I remember when I was about to head back to work after having my first child. I compiled a list of day-care centers that looked good and began calling.

“What’s your due date?” one asked.

“Due date? My child is born. He’s here,” I said.

“Well, our waiting list is about two years long,” the woman replied.

They still haven’t called me back. That child is now a third-grader.

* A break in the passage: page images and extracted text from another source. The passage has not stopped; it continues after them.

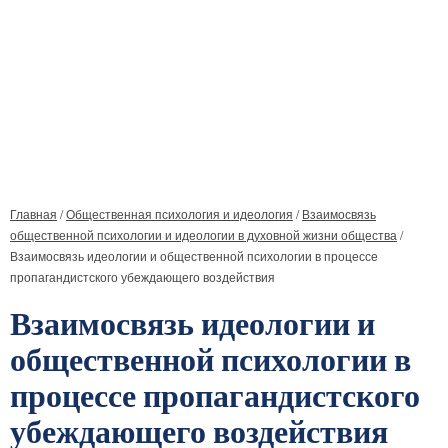
Главная
/
Общественная психология и идеология
/
Взаимосвязь
общественной психологии и идеологии в духовной жизни общества
/
Взаимосвязь идеологии и общественной психологии в процессе
пропагандистского убеждающего воздействия
Взаимосвязь идеологии и
общественной психологии в
процессе пропагандистского
убеждающего воздействия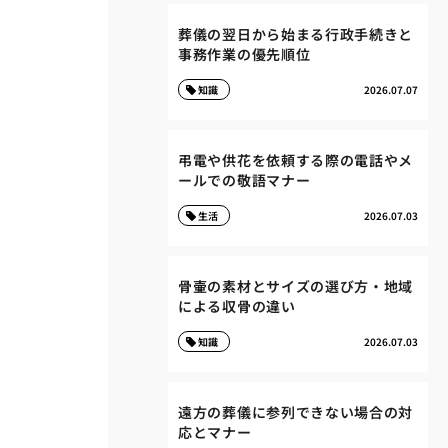
葬儀の翌日から始まる行政手続きと
事務作業の優先順位
知識
2026.07.07
弔電や供花を依頼する際の電話やメ
ールでの敬語マナー
生活
2026.07.03
骨壷の素材とサイズの選び方・地域
による収骨の違い
知識
2026.07.03
遠方の葬儀に参列できない場合の対
応とマナー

So the very idea of 180 families flooding the market for child care — a month after most application deadlines have passed (yes, it’s kind of like college) — is ludicrous.

“They just laughed at me when I called,” said a nurse who just lost her child care. She has booked five tours and is getting on waiting lists for at least a dozen places. Don’t forget, it costs about $50 just to get your name on a waiting list.

Insane, right?

Add to that the complications of health-care workers. Doctors, nurses, physical therapists and lab techs don’t work bankers’ hours. That was one of the beautiful things about the Inova’s child-care centers, and why it made perfect sense for the hospitals to provide such a resource.

The centers have operated for 30 years and have been a primo recruiting tool for the hospitals, which tout them as a way to boost employee retention, productivity and happiness.

I talked to about a half-dozen parents affected by this abrupt decision. Most of them were too fearful of losing their jobs to let me quote them by name. Some were recruited right out of school and made the decision to go with Inova largely because of the child-care centers.

“My supervisor’s kids, who are now in college, went there,” said a worker who pointed to the longevity of the child-care center’s employees and, in turn, the longevity of women’s careers.

“I wouldn’t have been able to stay in my field the way I have without the center,” a woman who has been working at Inova for 10 years told me.

So why is Inova closing them?

“Last year, Inova spent more than $1 million more to operate the center than we brought in from tuition,” Inova spokesman Tony Raker said. “Inova looked to work with other child-care providers to maintain the program, but efforts at partnership were not successful.”